囚われた花嫁
その夜。四人で食事をし、食事が終わると、星空はマンションに帰った。

安住も自宅へと帰り、父と二人きりになった。

お風呂から上がった私は、ソファーに座り、本を読む父の後ろ姿が目に写り、思わず父の背中を抱き締めた。

「…どうした、突然。驚くじゃないか?」
「…ゴメンなさい…でも少しだけ、こうしてていいですか?」

私の言葉に、父は、私の手をそっと握った。

「…お父さん」
「…なんだ?」

「…私のワガママ聞いてくれて、ありがとう」
「…星は、本当に、手のかからないいい子だった」

優しくて大きな手。何かあれば、一番に私を助けてくれた手だ。

「…お母さんが居なくて、寂しい筈なのに、いつも笑顔で私を迎えてくれたな…一番大事な人を見つけたんだ。

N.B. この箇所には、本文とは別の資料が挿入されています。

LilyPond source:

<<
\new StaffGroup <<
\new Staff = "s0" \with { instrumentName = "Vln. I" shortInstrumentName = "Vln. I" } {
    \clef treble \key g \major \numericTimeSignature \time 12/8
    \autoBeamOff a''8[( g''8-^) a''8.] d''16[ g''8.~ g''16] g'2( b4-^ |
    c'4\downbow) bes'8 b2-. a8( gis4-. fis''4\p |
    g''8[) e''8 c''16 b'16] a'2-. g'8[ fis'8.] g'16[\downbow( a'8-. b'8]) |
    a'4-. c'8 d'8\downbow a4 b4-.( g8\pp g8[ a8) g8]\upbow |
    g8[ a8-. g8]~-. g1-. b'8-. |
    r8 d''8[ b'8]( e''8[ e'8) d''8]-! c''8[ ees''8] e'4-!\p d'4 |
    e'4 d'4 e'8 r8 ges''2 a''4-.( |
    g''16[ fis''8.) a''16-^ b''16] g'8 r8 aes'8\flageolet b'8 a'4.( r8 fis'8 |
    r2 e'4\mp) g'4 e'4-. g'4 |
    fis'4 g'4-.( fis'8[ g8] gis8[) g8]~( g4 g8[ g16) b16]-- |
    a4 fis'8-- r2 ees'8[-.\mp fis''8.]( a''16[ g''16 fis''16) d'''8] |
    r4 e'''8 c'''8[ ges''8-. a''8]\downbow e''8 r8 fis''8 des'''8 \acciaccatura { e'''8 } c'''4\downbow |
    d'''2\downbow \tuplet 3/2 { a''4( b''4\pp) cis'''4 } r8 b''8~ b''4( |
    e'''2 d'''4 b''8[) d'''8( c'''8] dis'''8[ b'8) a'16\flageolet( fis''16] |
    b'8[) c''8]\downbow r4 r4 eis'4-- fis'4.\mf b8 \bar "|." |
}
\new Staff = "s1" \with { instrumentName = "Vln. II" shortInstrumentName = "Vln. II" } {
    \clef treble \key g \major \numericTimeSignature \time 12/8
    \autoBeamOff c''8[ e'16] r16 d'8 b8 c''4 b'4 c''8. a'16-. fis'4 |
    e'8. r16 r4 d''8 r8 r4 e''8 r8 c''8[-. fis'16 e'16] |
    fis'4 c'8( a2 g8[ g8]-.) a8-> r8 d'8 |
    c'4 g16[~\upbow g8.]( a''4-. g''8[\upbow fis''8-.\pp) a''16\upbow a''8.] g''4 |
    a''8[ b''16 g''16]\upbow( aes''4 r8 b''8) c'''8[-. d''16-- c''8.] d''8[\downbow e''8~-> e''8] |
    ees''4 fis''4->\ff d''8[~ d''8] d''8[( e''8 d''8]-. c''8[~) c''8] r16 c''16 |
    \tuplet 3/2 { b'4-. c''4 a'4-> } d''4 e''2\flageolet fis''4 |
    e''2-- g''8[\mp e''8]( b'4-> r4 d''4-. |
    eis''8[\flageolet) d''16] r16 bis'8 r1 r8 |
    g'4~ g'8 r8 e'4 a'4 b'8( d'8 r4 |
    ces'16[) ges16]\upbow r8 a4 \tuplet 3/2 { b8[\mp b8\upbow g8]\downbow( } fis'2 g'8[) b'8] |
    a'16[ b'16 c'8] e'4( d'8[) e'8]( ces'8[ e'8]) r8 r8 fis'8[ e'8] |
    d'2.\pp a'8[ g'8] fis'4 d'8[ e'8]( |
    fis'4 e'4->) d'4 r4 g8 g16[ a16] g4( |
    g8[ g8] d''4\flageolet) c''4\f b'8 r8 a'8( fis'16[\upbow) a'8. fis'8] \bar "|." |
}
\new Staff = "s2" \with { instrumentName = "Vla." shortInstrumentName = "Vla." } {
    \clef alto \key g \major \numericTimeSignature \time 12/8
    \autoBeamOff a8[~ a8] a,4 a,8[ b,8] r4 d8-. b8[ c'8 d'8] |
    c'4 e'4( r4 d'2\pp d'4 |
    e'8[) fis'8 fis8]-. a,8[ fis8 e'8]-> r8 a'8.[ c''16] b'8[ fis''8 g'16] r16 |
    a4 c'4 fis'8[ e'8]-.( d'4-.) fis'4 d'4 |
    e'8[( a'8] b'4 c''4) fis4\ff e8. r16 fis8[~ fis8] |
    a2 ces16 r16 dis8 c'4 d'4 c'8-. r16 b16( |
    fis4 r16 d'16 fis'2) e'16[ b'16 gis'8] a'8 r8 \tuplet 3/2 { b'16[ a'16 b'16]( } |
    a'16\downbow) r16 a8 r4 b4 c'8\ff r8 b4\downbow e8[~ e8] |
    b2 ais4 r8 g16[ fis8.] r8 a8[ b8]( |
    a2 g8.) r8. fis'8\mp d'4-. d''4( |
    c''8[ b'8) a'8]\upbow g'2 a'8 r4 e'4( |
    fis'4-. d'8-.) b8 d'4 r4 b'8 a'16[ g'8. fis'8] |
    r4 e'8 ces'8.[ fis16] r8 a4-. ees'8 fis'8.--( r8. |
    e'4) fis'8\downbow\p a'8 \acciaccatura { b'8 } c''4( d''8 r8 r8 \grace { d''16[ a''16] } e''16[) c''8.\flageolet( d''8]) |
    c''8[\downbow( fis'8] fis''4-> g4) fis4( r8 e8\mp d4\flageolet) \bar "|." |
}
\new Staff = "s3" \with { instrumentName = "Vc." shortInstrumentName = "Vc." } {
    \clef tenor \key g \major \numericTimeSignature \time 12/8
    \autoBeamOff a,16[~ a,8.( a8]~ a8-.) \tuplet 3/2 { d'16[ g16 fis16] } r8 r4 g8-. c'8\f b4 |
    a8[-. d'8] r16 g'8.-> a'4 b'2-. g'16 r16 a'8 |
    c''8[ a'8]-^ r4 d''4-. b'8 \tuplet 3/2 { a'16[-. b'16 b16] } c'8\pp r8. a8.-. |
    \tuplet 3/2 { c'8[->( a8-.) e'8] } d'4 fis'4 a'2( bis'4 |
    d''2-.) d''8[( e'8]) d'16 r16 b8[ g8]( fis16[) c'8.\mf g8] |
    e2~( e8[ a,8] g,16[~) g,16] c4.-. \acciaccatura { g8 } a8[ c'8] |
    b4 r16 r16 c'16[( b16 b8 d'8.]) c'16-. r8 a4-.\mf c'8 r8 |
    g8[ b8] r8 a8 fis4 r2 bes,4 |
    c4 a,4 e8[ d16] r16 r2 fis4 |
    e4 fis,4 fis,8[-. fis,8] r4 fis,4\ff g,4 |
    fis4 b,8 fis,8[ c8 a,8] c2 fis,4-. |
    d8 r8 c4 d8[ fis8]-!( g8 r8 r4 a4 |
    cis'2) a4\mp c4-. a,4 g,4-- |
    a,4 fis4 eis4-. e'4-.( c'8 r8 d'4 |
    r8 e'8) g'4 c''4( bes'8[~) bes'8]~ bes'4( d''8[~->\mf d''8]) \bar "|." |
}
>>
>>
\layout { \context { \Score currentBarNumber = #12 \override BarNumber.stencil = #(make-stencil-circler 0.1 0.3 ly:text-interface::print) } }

大事にしなさい」

優しい父の言葉に、涙が溢れた。

「…星空はとても大事な人よ。でも、一番は、今までも、これからも、お父さんよ。だから、何かあれば、何時でも言ってね?大好きよ。お父さん」

「…星から、そんな言葉が聞けるとは思わなかったよ」

…父の声が、微かに震えてる気がした。

「…お父さん、泣いてるの?」

顔を覗き込もうとしたら、ゴシゴシと目を擦った父が私の方を見た。

「…泣いてるのはどっちだ、全く」

そう言って父は、笑った。

「…だって」

父は笑いながら、私の頭を撫でる。

「…泣くくらいなら、ずっとここにいればいい」
「…お父さんの意地悪」

そう言うと、父は更に声をたてて笑った。